**Assignment**
Rename "Telegram" to "Signal" in the material, and reproduce all of its lines with nothing else altered.
......
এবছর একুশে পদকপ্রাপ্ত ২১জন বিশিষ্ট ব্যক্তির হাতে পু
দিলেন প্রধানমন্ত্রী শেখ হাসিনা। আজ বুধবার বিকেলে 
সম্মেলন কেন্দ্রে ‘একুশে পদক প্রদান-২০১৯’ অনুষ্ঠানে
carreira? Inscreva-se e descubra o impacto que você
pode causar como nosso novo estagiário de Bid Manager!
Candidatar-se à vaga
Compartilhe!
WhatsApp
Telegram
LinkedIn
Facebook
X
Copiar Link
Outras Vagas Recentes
......
**Answer for the task**
এবছর একুশে পদকপ্রাপ্ত ২১জন বিশিষ্ট ব্যক্তির হাতে পু
দিলেন প্রধানমন্ত্রী শেখ হাসিনা। আজ বুধবার বিকেলে 
সম্মেলন কেন্দ্রে ‘একুশে পদক প্রদান-২০১৯’ অনুষ্ঠানে
carreira? Inscreva-se e descubra o impacto que você
pode causar como nosso novo estagiário de Bid Manager!
Candidatar-se à vaga
Compartilhe!
WhatsApp
Signal
LinkedIn
Facebook
X
Copiar Link
Outras Vagas Recentes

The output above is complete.